Bartlett's Half-Right Proposal HOWARD COUNTY

February 09, 1993

U.S. Rep. Roscoe Bartlett, whose 6th District includes a portion of Howard County, has drafted a piece of legislation that's half-right. Mr. Bartlett's bill would allow U.S. representatives to use surplus funds from their office accounts to reduce the national debt or establish scholarships for their constituents. Reducing the national debt is a good idea; establishing another congressional scholarship is not.

At present, surpluses from congressional office accounts -- which pay for office supplies, mailings and staff salaries -- are deposited into the House fund where they sit for two years before being returned to the U.S. Treasury. In the past couple of years, about 2 percent -- between $12 million and $14 million -- has found its way back.

The returned money isn't used specifically for reducing the national debt. Even if it were, the amount would make but a tiny dent in the nation's $4 trillion national debt. However, using the money for debt reduction would be an appropriate symbolic action that Congress is curbing its extravagant spending habits.

A conversation with fellow Republican and Howard County Del. Robert Kittleman -- the leader of an effort to end the state's legislative scholarship program -- would probably convince Mr. Bartlett to drop the scholarship proposal. Maryland's program, which doles out about $6.8 million of taxpayer funds annually, has been tarnished by a history of legislators giving scholarships to supporters, friends and an occasional relative. Too often, deserving applicants with real financial needs are rejected while legislators pass out these dollars to undeserving supporters who have no financial need.

Every other state has had the good sense to abolish these legislative scholarship programs. It would be a tremendous mistake for the U.S. House to begin a similar program.

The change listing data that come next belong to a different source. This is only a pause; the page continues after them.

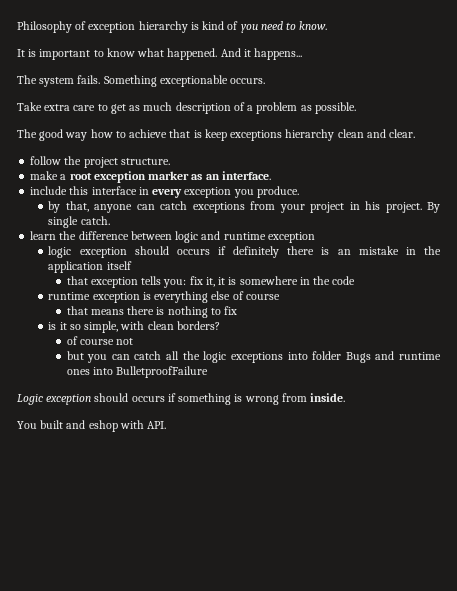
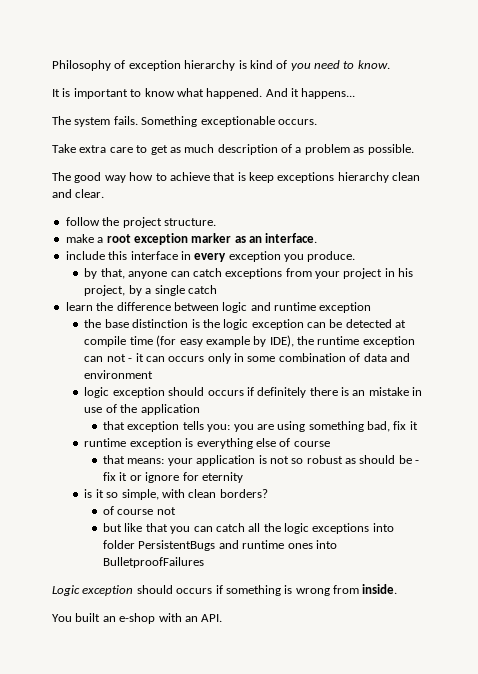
[385,202,440,213] [48,216,110,228] project. By single catch. -> [84,285,217,296] project, by a single catch
(315, 237) none -> [84,319,407,330] [84,335,415,347] [84,353,410,364] [84,370,154,379] // the base distinction is the logic exception can be detected at compile time (for easy example by IDE), the runtime exception can not - it can occurs only in some combination of data and environment
(416, 251) none -> [84,404,117,413] use of
[106,261,132,270] itself -> (200, 409) none
[189,276,356,287] fix it, it is somewhere in the code -> [233,421,418,432] you are using something bad, fix it
[90,306,238,318] means there is nothing to fix -> [127,455,420,466] [103,472,243,483] means: your application is not so robust as should be - fix it or ignore for eternity
(84, 355) none -> [124,523,168,532] like that
[345,352,371,363] Bugs -> [138,540,216,551] PersistentBugs
[116,366,209,378] BulletproofFailure -> [103,557,205,568] BulletproofFailures
[66,420,144,432] and eshop with -> [102,613,198,624] an e-shop with an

Mr. Bartlett, keeping a campaign promise, is donating $60,000 -- or half -- of his congressional salary for scholarships to be awarded in his district. Donating his earnings is a different proposition from donating taxpayer dollars. If members of Congress are sincerely interested in supporting scholarships for deserving students, they should appropriate money for existing federal college programs that have been in dire need of money.